UTF-8.exp testsuite is failed in newlib/newlib-nano

Asked by HermanH

I have tested UTF-8.exp testsuite in newlib (also in newlib-nano) with enabling newlib-mb option. The test result was always fail because mbtowc(...) only support 1 to 4 bytes length UTF-8 decode. UTF-8.exp expect to get "*U-00200000"stdout when UTF-8.c test program pass {0xf8, 0x88, 0x80, 0x80, 0x80} strings to mbtowc(...) but always get "2.1.5 Invalid".
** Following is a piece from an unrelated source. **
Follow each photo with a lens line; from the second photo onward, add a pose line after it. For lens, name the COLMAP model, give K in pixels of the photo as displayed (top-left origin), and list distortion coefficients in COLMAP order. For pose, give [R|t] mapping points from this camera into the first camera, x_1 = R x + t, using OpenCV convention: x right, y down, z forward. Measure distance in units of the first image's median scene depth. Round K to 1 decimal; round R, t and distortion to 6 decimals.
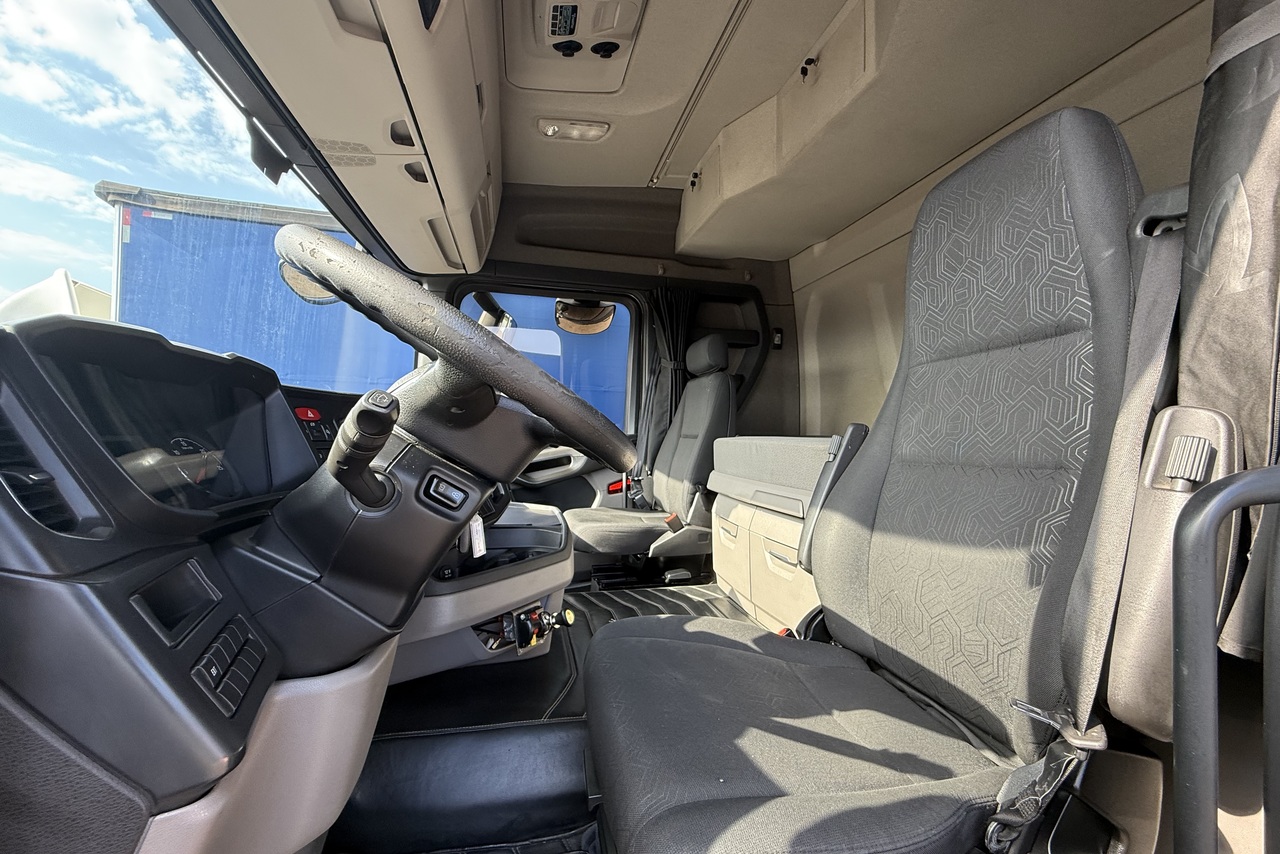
lens RADIAL K [[508.1, 0, 629.9], [0, 508.1, 422.0], [0, 0, 1]] dist [0.013260, 0.000095]
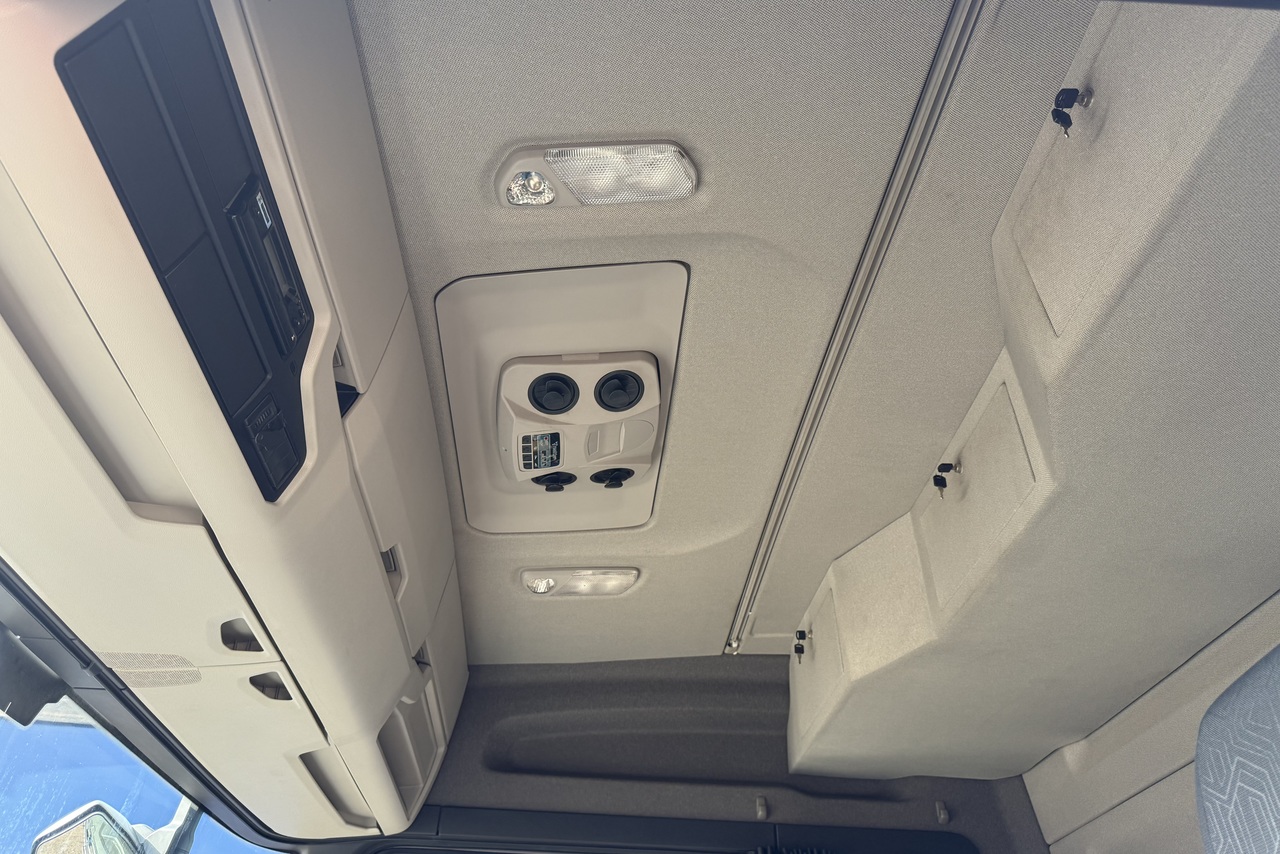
lens RADIAL K [[900.3, 0, 640.8], [0, 900.3, 419.5], [0, 0, 1]] dist [0.035276, -0.041522]
pose [[0.990618, -0.083212, -0.108404, 0.100396], [0.000721, 0.796417, -0.604748, -0.088392], [0.136657, 0.598996, 0.789005, 0.060133]]
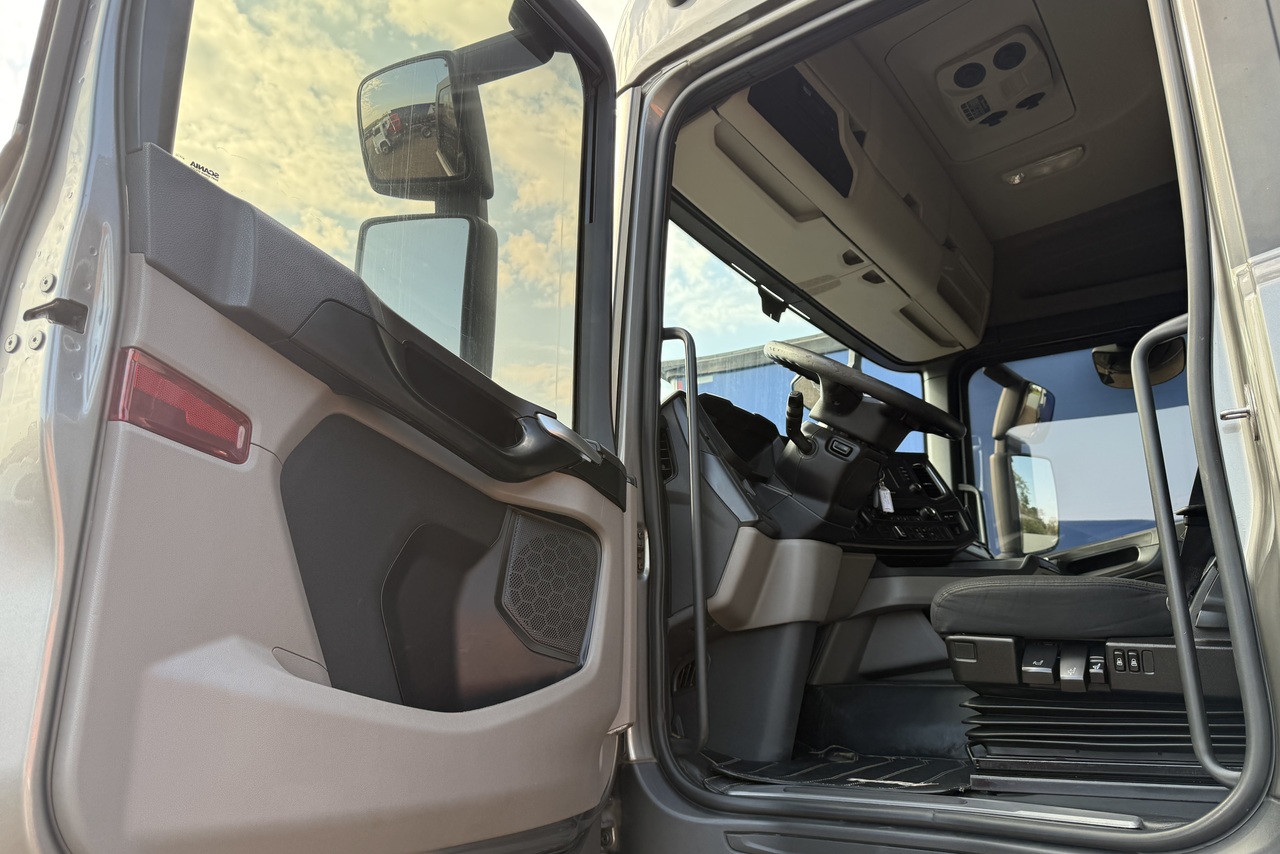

Did I miss any build option?

Can this test suite be passed when I enable multiple bytes support in newlib/newlib-nano?

Thank you!

Question information

Language:
English Edit question
Status:
Solved
For:
GNU Arm Embedded Toolchain Edit question
Assignee:
No assignee Edit question
Solved by:
Thomas Preud'homme
Solved:
Last query:
Last reply:
Revision history for this message
Best Thomas Preud'homme (thomas-preudhomme) said :
#1

I'm sorry to tell you that you didn't miss anything, mbtowc is just incomplete for UTF-8 at the moment. The code is in newlib/libc/stdlib/mbtowc_r.c and starts at the line:

_DEFUN (__utf8_mbtowc, (r, pwc, s, n, charset, state),

The code has the following overall structure:

1) ch == '\0' /* returns 0 */
2) ch <= 0x7f /* returns 1 */
3) 0xc0 <= ch <= 0xdf /* returns 2 */
4) 0xe0 <= ch <= 0xef /* returns 3 */
5) 0xf0 <= ch <= 0xf4 /* returns 4 */
6) anything else /* returns -1 */

Best regards.

Revision history for this message
HermanH (learhsieh) said :
#2

Thanks Thomas Preud'homme, that solved my question.